Another source of rogue waves comes from something akin to the double slit experiment. In the double slit experiment, two slits break up light or waves into two beams or wave groups that create interference patterns of destruction and enhancement. This three dimensional set up is closer to the real world than the simple rope experiment. In the real ocean, the surface is studded with islands that cause waves to wrap around for the same reason that great surf regions are found where land blocks a great expanse of ocean. As the waves wrap around islands, and even shallows in the deep ocean, waves then cross paths that create short length super waves or rogue waves. As we know where these spots are and have a keen weather eye in space, these rogues are easier to predict and avoid. We know when and where they will form and can take evasive action. These waves will pulse on the lee side of waves and shallows and travel considerable distance. They will often come in chains until the energy provided by weather dissipates. The chains are similar to what happens in the wake of a speed boat.
The unpredictable rogue waves can have weather as the trigger behind them. The greater the weather phenomena at the source, the greater the waves are generated out from the storm. But sometimes they can be triggered by a sub-ocean earthquake that has little influence on the coast. However, the long slow waves generated by a large underwater quake can impact existing waves to create a rouge wave. These too are hard to predict except by a risk factor when seismographs pick up the quake and locates the source of trouble. A general alert can be issued and ships can prepare to take the wave head on instead of broadside. Underwater landslides can do the same thing and sometimes not even picked up on a seismograph. The pulse of energy is directed mostly into the water creating a single wave that in a very few cases can be the seed of a mega-tsunami. Any tsunami will have a low profile in deep water, only to rise to gigantic proportions in the shallow coastlines or ocean shallows. As the oceans are not uniformly deep, rogue waves can reach huge proportions briefly in the shallows only to fall off in the deep.

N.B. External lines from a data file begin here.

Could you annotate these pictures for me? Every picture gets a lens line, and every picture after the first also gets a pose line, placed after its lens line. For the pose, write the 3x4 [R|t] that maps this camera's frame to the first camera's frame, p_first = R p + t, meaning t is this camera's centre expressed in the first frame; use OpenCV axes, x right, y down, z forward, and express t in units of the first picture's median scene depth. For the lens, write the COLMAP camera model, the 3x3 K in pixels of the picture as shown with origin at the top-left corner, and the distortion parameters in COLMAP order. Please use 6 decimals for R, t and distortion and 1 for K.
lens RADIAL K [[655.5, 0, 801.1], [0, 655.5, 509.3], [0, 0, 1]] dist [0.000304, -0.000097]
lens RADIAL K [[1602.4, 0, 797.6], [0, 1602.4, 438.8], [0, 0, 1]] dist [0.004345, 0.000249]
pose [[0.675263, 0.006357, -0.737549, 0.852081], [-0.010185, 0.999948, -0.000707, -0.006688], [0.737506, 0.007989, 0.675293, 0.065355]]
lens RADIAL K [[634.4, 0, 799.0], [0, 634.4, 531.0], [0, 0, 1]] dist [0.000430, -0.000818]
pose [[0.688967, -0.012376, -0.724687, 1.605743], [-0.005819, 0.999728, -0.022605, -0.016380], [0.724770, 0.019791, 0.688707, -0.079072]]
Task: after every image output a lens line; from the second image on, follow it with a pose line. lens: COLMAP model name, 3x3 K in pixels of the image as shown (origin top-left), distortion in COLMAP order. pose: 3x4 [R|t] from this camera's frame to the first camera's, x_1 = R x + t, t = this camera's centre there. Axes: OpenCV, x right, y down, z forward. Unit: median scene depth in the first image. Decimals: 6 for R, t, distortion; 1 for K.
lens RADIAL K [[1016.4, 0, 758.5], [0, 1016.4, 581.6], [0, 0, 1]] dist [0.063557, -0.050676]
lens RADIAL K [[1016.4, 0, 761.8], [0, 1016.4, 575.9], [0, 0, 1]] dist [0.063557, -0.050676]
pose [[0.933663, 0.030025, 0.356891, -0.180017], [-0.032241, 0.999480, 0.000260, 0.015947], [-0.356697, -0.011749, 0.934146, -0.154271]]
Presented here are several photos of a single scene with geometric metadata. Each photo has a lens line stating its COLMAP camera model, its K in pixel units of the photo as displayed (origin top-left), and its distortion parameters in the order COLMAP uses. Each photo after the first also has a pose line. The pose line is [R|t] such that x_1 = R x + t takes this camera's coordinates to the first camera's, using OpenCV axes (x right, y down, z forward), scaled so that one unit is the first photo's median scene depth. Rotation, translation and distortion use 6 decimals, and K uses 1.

Today, more than ever, we have the means to detect rogue waves and potential rogue waves before they form by observing the waves on the ocean from space and studying weather patterns like hurricanes and typhoons. Using observation combined with knowledge of currents, we can predict when rogue waves are likely to form, their direction and duration. Even so, there are still those who are surprised in the ocean. Given the size of the oceans and the aperiodic observation from moving satellites, some will escape observation until its too late.